Tuesday, June 19, 2012

MSNBC's Andrea Mitchell edits Romney rally speech to portray candidate as out of touch

During an afternoon broadcast of "Andrea Mitchell Reports," video of the GOP presidential candidate seemed to show a politician out of touch as he discussed ordering a hoagie at Wawa. - FOX

“It’s amazing," Romney said, as the Pennsylvania crowd appeared to laugh. Then viewers saw Romney say, "You have a touchtone keypad, and you touch that, touch this, go pay the cashier, there’s your sandwich.”

What viewers didn't see or hear was nearly three minutes of Romney discussing the nightmare of paperwork faced by an optometrist he'd talked to in trying to get the post office to change his address. He expressed mock amazement at Wawa's efficiency to underscore how the private sector often runs circles around the clumsy bureaucracy.

"We went to Wawas and it was instructive to me, because I saw the difference between the private sector and the governmental sector. People who work in government are good people and I respect what they do, but you see, the challenge with government is that it doesn’t have competition,” Romney said in a portion edited out of the segment.

A laugh track spliced in from another part of the speech allowed the left-leaning news network to further mock Romney....

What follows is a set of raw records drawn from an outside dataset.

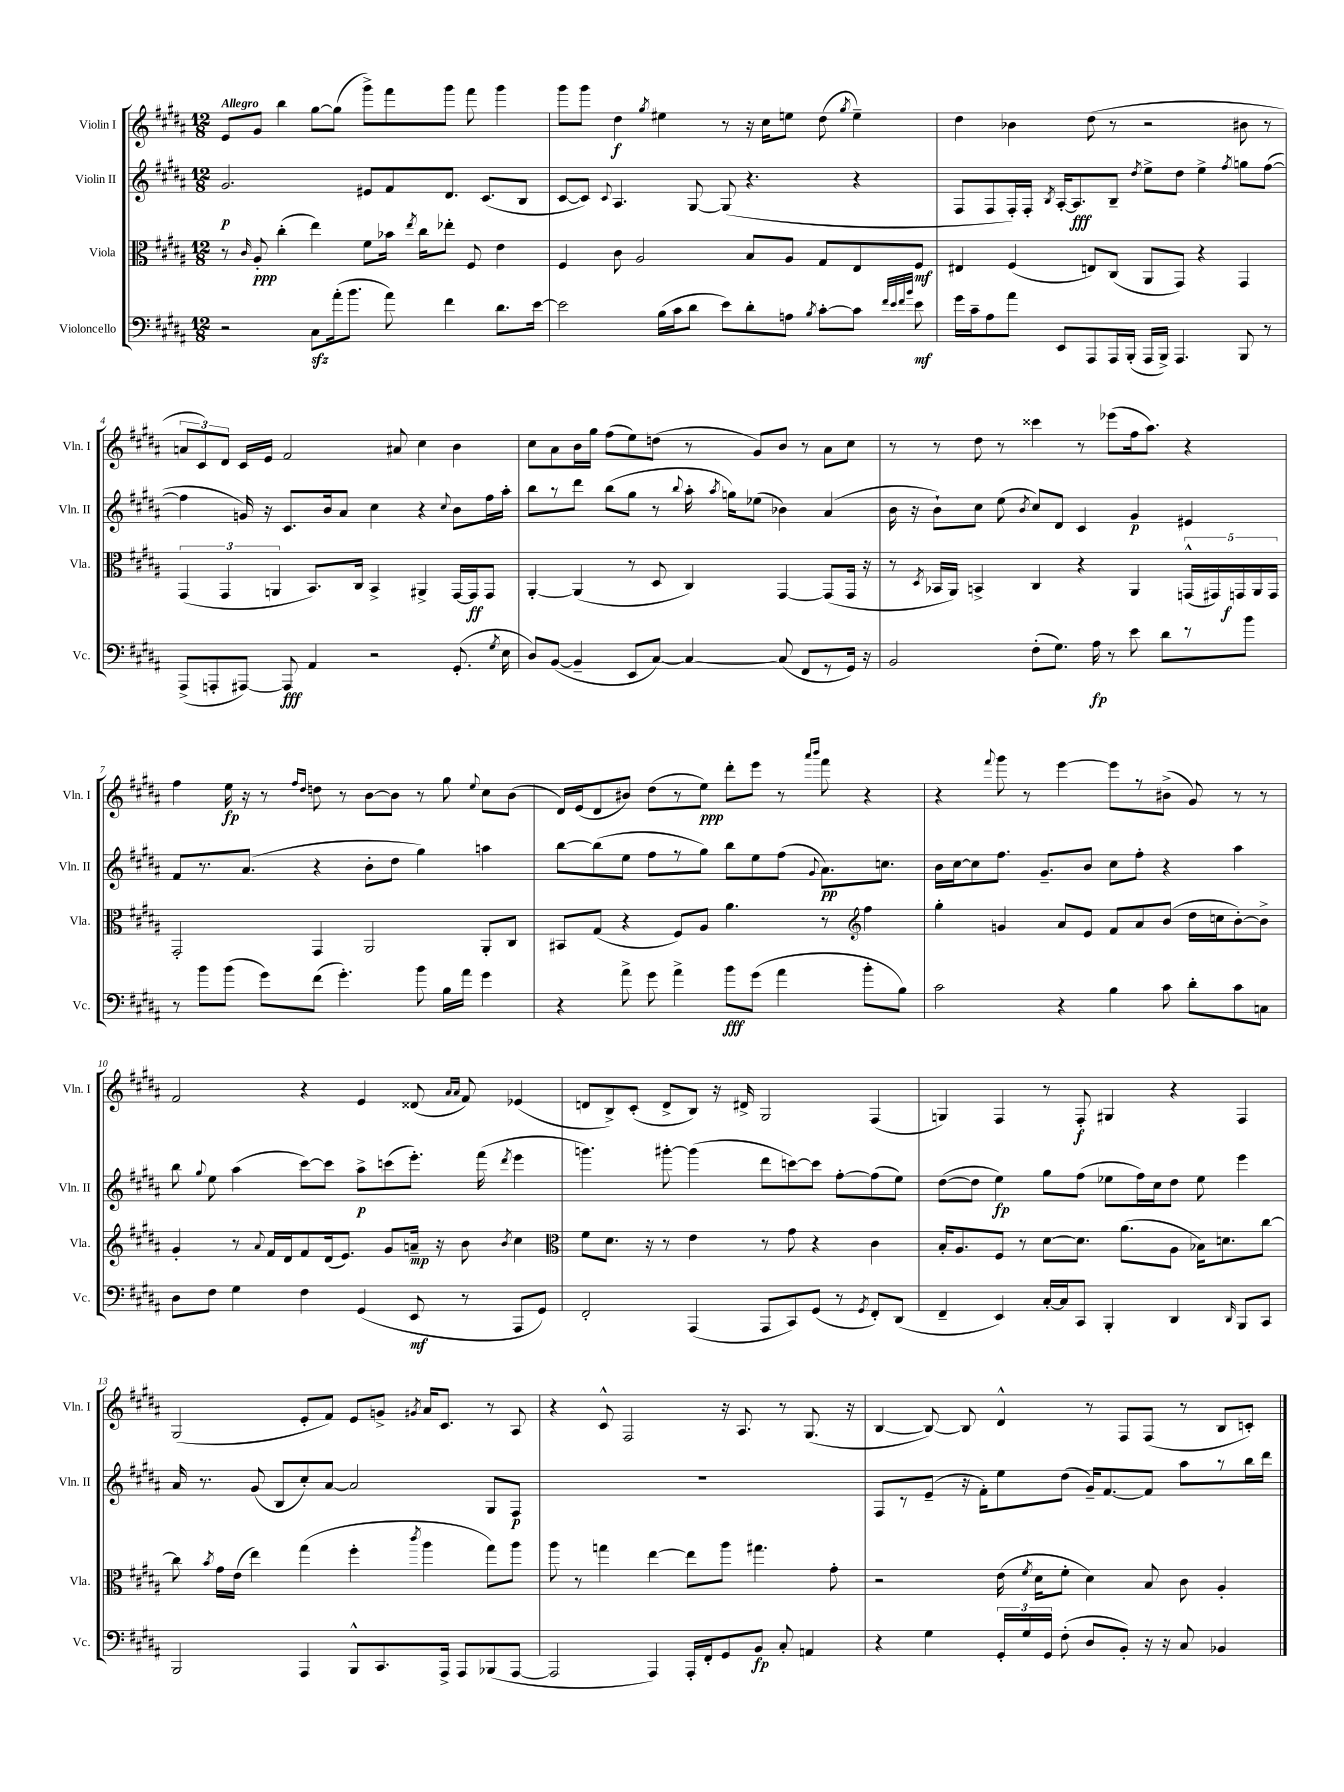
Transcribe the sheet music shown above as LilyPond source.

<<
\new StaffGroup <<
\new Staff = "s0" \with { instrumentName = "Violin I" shortInstrumentName = "Vln. I" } {
    \clef treble \key b \major \numericTimeSignature \time 12/8 \tempo "Allegro"
    \autoBeamOff e'8[ gis'8] b''4 gis''8[~ gis''8]( gis'''8[->) fis'''8 gis'''8] fis'''8 gis'''4 |
    gis'''8[ gis'''8] dis''4\f \acciaccatura { gis''8 } eis''4 r8 r16 cis''16[ e''8] dis''8( \acciaccatura { gis''8 } e''4--) |
    dis''4 bes'4 dis''8( r8 r2 bis'8 r8 |
    \tuplet 3/2 { a'8[ cis'8) dis'8] } cis'16[ e'16] fis'2 ais'8 cis''4 b'4 |
    cis''8[ ais'8 b'16 gis''16] fis''8[( e''8) d''8]( r8 gis'8[) b'8] r8 ais'8[ cis''8] |
    r8 r8 dis''8 r8 cisis'''4 r8 ees'''8[( fis''16 ais''8.]) r4 |
    fis''4 e''16\fp r16 r8 \grace { fis''16[ dis''16] } d''8 r8 b'8[~ b'8] r8 gis''8 \appoggiatura { e''8 } cis''8[ b'8]( |
    dis'16[) e'16( dis'8 bis'8]) dis''8[( r8 e''8]\ppp) dis'''8[-. e'''8] r8 \grace { ais'''16[ b'''16] } fis'''8 r4 |
    r4 \appoggiatura { fis'''8 } gis'''8 r8 e'''4~ e'''8[ r8 bis'8]->( gis'8) r8 r8 |
    fis'2 r4 e'4 disis'8( \grace { ais'16[ ais'16] } fis'8) ees'4( |
    d'8[ b8->) cis'8]-.( d'8[-> b8]) r16 dis'16-> gis2 fis4( |
    g4) fis4 r8 fis8-.\f gis4 r4 fis4 |
    gis2( e'8[-. fis'8]) e'8[ g'8]-> \acciaccatura { gis'8 } ais'16[ cis'8.] r8 ais8 |
    r4 cis'8-^ fis2 r16 ais8. r8 gis8.( r16 |
    b4~ b8~) b8 dis'4-^ r8 fis8[ fis8]( r8 b8[ c'8]-.) \bar "|." |
}
\new Staff = "s1" \with { instrumentName = "Violin II" shortInstrumentName = "Vln. II" } {
    \clef treble \key b \major \numericTimeSignature \time 12/8
    \autoBeamOff gis'2.\p eis'8[ fis'8 dis'8.] cis'8.[( b8] |
    cis'8[~ cis'8]) \appoggiatura { cis'8 } ais4. gis8~ gis8( r4. r4 |
    fis8[ fis8 fis16-.) fis16]-. \acciaccatura { b8 } ais16[~-. ais8.\fff b8]-- \acciaccatura { dis''8 } e''8[-> dis''8] e''4-> \acciaccatura { fis''8 } g''8[ fis''8]~( |
    fis''4 g'16) r16 cis'8.[ b'16 ais'8] cis''4 r4 \appoggiatura { cis''8 } b'8[ fis''16 ais''16]-. |
    b''8[ r8 dis'''8] b''8[( gis''8] r8 \appoggiatura { b''8 } ais''16-. \acciaccatura { ais''8 } g''16[) ees''8]( bes'4) ais'4( |
    b'16 r16 b'8[-!) cis''8] e''8( \acciaccatura { b'8 } cis''8[) dis'8] cis'4 gis'4\p eis'4 |
    fis'8[ r8. ais'8.]( r4 b'8[-. dis''8] gis''4) a''4 |
    b''8[~ b''8( e''8] fis''8[ r8 gis''8]) b''8[ e''8 fis''8]( \appoggiatura { gis'8 } ais'8.[\pp) c''8.] |
    b'16[ cis''16~ cis''8 fis''8.] gis'8.[-- b'8] cis''8[ fis''8]-. r4 ais''4 |
    b''8 \appoggiatura { gis''8 } e''8 ais''4( cis'''8[~) cis'''8] ais''8[->\p c'''8( e'''8.]-.) fis'''16( \acciaccatura { dis'''8 } e'''4 |
    g'''4.) gis'''8~-. gis'''4( dis'''8[ c'''8~) c'''8] fis''8[~-. fis''8( e''8]) |
    dis''8[~( dis''8] e''4\fp) gis''8[ fis''8]( ees''8[ fis''16) cis''16 dis''8] ees''8 e'''4 |
    ais'16 r8. gis'8( b8[ cis''8-.) ais'8]~ ais'2 gis8[ fis8]\p |
    R1. |
    fis8[ r8 e'8]--( r16 fis'16[-.) e''8 dis''8]( gis'16[--) fis'8.~ fis'8] ais''8[ r8 b''16 dis'''16] \bar "|." |
}
\new Staff = "s2" \with { instrumentName = "Viola" shortInstrumentName = "Vla." } {
    \clef alto \key b \major \numericTimeSignature \time 12/8
    \autoBeamOff r8 \grace { cis'16 } ais8-.\ppp cis''4-.( e''4) fis'8[ bes'16] \acciaccatura { e''8 } cis''16[ ees''8]-. fis8 e'4 |
    fis4 cis'8 ais2 b8[ ais8] gis8[ e8 fis8]\mf |
    eis4 fis4( e8[) cis8]( ais,8[ gis,8]) r4 gis,4 |
    \tuplet 3/2 { gis,4( gis,4 a,4 } b,8.[) cis16] b,4-> ais,4-> gis,16[~ gis,16\ff gis,8] |
    ais,4~-. ais,4( r8 dis8 cis4) gis,4~ gis,8[( gis,16] r16 |
    r8 \acciaccatura { dis8 } bes,16[ ais,16]) b,4-> cis4 r4 ais,4 \tuplet 5/4 { g,16[-^( gis,16) g,16\f ais,16 g,16] } |
    gis,2-. gis,4 ais,2 ais,8[-. cis8] |
    bis,8[ gis8]( r4 fis8[) ais8] ais'4. r8 \clef treble fis''4 |
    gis''4-. g'4 ais'8[ e'8] fis'8[ ais'8 b'8]( dis''16[ c''16 b'8~-.) b'8]-> |
    gis'4-. r8 \appoggiatura { ais'8 } fis'16[ dis'16 fis'8 dis'16( e'8.]) gis'8[ a'16]--\mp r16 b'8 \acciaccatura { b'8 } cis''4 |
    \clef alto fis'8[ dis'8.] r16 r8 e'4 r8 gis'8 r4 cis'4 |
    b16[-. ais8. fis8] r8 dis'8[~ dis'8.] ais'8.[( ais8] bes16[) d'8. cis''8]~ |
    cis''8 \acciaccatura { b'8 } gis'16[ e'16]( e''4) gis''4( fis''4-. \acciaccatura { cis'''8 } ais''4 gis''8[) ais''8] |
    ais''8 r8 g''4 e''4~ e''8[ ais''8] gis''4. gis'8-. |
    r2 e'16( \acciaccatura { fis'8 } dis'16[ fis'8]-. dis'4) b8 cis'8 ais4-. \bar "|." |
}
\new Staff = "s3" \with { instrumentName = "Violoncello" shortInstrumentName = "Vc." } {
    \clef bass \key b \major \numericTimeSignature \time 12/8
    \autoBeamOff r2 cis8[\sfz ais'16-.( b'8.] ais'8) fis'4 dis'8.[ e'16]~ |
    e'2 b16[( cis'16 dis'8] e'8[) dis'8-. a8] \acciaccatura { b8 } cis'8[~-. cis'8] \grace { fis'32[ e'32 fis'32 b'32] } e'8\mf |
    gis'16[ cis'16-- ais8 ais'8] e,8[ ais,,8 ais,,16 b,,16]-.( ais,,16[ b,,16]->) ais,,4. b,,8 r8 |
    ais,,8[->( a,,8-. ais,,8]~) ais,,8\fff ais,4 r2 gis,8.-.( \acciaccatura { gis8 } e16 |
    dis8[) b,8]~( b,4-- e,8[ cis8]~) cis4~ cis8( fis,8[ r8 gis,16]) r16 |
    b,2 fis8[-.( gis8.]) ais16\fp r8 e'8 dis'8[ r8 b'8] |
    r8 b'8[ b'8]( gis'8[) fis'8]( gis'4.-.) b'8 b16[ ais'16] gis'4 |
    r4 ais'8-> gis'8 ais'4-> b'8[\fff gis'8]( ais'4 b'8[-. b8]) |
    cis'2 r4 b4 cis'8 dis'8[-. cis'8 c8] |
    dis8[ fis8] gis4 fis4 gis,4( e,8\mf r8 ais,,8[ gis,8]) |
    fis,2-. ais,,4( ais,,8[ cis,8) gis,8]( r8 \acciaccatura { gis,8 } fis,8[-.) dis,8]( |
    fis,4-- e,4) cis16[~-. cis16 cis,8] b,,4-. dis,4 \grace { dis,16 } b,,8[ cis,8] |
    b,,2 ais,,4 b,,8[-^ cis,8. ais,,16]-> ais,,8[ bes,,8( ais,,8]~ |
    ais,,2 ais,,4) ais,,16[-. fis,16-. gis,8 b,8]\fp cis8-. a,4 |
    r4 gis4 \tuplet 3/2 { gis,16[-. gis16 gis,16] } fis8-.( dis8[ b,8]-.) r16 r16 cis8 bes,4 \bar "|." |
}
>>
>>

Last August, Ed Schultz of MSNBC played an edited clip in which then-presidential candidate Rick Perry described the national debt as a “big black cloud that hangs over America” to make it sound like a racial dig at President Obama. Schultz later apologized.

And in March, NBC was caught editing the audio of George Zimmerman's 911 call as he watched Trayvon Martin in the minutes before he fatally shot the Florida teen. On a tape edited and played on the “Today” show, Zimmerman was heard calling Martin “suspicious” and volunteering that he was “black.” But the full, unedited tape showed that Zimmerman only mentioned Martin’s race when asked by the dispatcher. The result made it sound like Zimmerman was racially profiling Martin. The network fired three people after getting widespread criticism.